Una chica de imaginación cuántica frente a la barrera baja de Monroe: la escena, y la carga que sugería, era lo más cerca que había estado de mí un texto literario.
coming attractions fue literalmente eso: el libro de las atracciones por venir, una profecía hecha con aquella sabiduría intuitiva de la juventud de todo lo que estaba por delante. Todos los libros que vinieron después son de alguna manera la remake de este, un libro sobre la imaginación de una chica de veinte, en el que un tornado arrasa la casa de las Barbies, el libro de una sensibilidad posadolescente arrojada, de un golpe, al drama de la vida adulta: ahí estamos, casi, todavía.
La poesía es escribir en público como si fuera escribir en secreto; hacer entrar al lector en la cabeza de uno. Lugares comunes y lugares extraños.

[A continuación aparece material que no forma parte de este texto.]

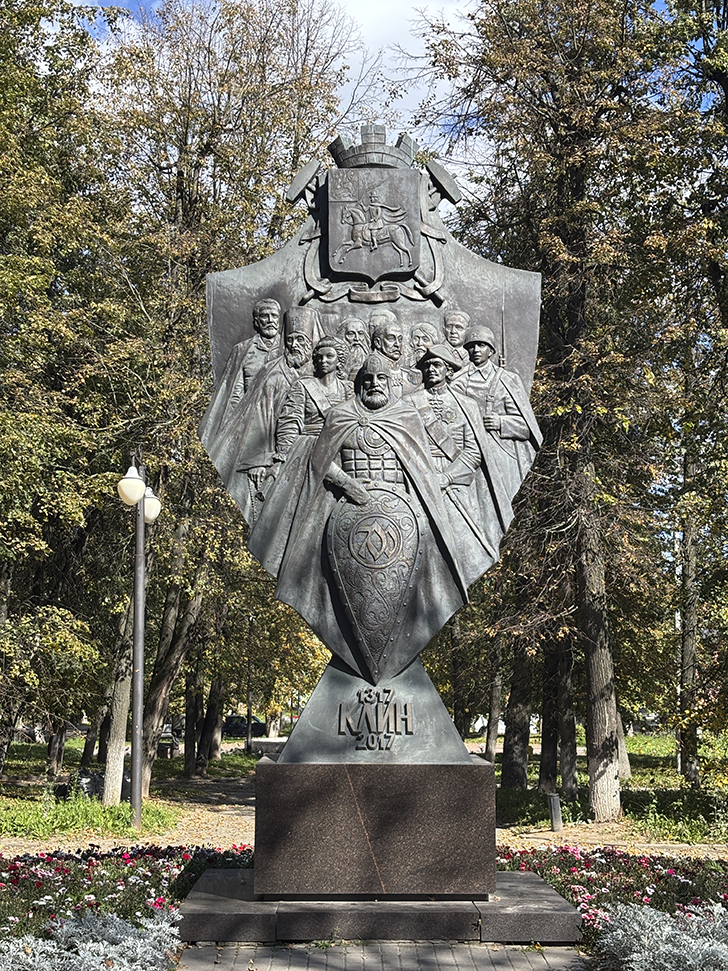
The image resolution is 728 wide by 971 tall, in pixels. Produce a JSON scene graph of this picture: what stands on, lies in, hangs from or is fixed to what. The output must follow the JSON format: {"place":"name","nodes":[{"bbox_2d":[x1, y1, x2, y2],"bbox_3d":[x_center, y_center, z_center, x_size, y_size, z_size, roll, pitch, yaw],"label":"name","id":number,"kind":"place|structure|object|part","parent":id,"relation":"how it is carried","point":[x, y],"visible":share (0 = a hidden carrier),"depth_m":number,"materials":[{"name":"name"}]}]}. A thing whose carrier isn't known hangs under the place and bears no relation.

Cosas, personas y lugares propios, adoptivos, deseados: jugando con sus nombres, se nos va la poesía.
Gracias, Merin, por este, el libro de nuestros lugares comunes: ¡tu vida tiene tantos poemas hermosos!
Me gustaría terminar leyendo uno, el más citado en mi corazón de todos los que escribió esa chica de la que una tarde de diciembre del 97, en un PH de la calle Palpa, me enamoré para siempre:
dinner
Voy caminando por la calle a la noche
y siento el olor de las milanesas
que viene de las casas
Y miro adentro para ver cómo cocinan
o se sientan a la mesa.
En una casa hay una araña
con una sola lamparita encendida.
Miro las plantas de las casas
tratando de imaginar
a los que se sientan
a cenar supremas o en otra
hay filet de merluza, parece.
La luz sale por la parte más alta
de las ventanas, donde las cortinas no llegan
a tapar a los que cenan.
Camino y algunos hombres
con bebés en la mano
me dicen piropos
aunque yo espíe sus quizás casas
y no toleren verme llorar.
Una vez, alguien me dijo
que el Tang tiene mucha proteína
—como la gelatina—
Desde entonces tomo todo
lo que se parece al Tang
para hacerme más fuerte.
Leído el 19 de septiembre de 2014 en la presentación de Paz o amor, de Marina Mariasch, Blatt & Ríos, 2014.